- Exercise aim -
Read the records below and copy each line that contains "murah".
'''
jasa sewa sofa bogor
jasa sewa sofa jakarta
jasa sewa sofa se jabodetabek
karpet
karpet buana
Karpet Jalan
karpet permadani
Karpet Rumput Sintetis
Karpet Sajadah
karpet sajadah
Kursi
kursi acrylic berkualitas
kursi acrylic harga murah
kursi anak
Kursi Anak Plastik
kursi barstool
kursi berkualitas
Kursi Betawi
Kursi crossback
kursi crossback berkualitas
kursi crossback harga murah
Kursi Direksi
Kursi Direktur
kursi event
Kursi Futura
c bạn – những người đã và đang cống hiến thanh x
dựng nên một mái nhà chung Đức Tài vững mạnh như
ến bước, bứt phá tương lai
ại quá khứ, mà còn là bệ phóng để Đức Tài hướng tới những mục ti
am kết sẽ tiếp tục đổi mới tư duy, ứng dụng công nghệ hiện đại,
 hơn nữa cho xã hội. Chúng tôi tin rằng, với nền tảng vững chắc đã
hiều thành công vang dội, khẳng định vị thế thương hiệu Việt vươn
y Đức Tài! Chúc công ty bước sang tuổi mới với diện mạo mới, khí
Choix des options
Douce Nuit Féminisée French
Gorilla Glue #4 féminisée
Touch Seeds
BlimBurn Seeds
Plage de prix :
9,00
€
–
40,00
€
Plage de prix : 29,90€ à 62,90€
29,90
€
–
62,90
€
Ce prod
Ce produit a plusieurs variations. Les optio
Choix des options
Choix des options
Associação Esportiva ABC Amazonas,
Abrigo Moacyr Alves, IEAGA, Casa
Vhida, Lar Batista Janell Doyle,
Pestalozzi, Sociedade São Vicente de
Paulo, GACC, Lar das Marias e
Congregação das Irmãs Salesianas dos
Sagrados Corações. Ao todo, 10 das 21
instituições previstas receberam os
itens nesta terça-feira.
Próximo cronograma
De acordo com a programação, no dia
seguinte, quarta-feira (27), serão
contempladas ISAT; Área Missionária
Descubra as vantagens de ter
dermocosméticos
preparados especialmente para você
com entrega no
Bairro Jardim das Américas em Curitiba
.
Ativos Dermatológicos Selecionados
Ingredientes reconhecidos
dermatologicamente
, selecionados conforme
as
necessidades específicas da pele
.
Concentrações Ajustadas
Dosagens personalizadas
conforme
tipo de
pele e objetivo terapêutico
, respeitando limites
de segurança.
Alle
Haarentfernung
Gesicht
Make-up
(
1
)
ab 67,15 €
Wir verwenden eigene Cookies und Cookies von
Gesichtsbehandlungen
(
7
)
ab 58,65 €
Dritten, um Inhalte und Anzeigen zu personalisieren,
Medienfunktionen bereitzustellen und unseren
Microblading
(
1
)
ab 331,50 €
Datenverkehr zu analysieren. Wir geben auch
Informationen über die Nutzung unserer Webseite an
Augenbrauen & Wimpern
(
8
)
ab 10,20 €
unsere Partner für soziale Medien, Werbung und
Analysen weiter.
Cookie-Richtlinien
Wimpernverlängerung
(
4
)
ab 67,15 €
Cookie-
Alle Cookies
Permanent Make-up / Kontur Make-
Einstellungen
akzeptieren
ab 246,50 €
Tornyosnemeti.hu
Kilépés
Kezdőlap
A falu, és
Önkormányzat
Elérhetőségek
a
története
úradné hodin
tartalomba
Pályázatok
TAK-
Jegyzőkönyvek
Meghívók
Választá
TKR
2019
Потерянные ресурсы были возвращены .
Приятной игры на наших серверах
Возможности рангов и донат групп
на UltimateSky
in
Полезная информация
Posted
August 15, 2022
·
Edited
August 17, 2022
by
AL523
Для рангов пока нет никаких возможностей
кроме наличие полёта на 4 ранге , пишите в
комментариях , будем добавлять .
'''
'''
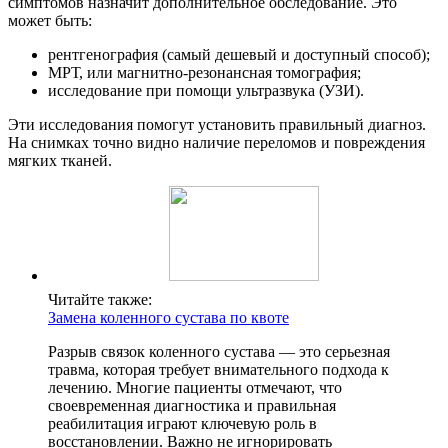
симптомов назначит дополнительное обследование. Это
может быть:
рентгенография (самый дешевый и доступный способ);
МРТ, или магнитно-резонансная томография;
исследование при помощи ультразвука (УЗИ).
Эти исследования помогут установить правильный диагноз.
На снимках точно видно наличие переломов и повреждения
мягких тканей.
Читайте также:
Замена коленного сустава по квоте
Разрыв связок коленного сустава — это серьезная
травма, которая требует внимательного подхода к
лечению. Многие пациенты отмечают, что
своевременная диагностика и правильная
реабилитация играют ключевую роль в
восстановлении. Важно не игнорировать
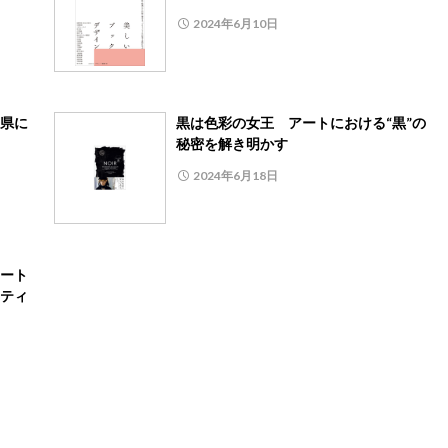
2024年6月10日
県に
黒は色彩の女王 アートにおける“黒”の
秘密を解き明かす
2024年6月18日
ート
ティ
'''
- Reply -
kursi acrylic harga murah
kursi crossback harga murah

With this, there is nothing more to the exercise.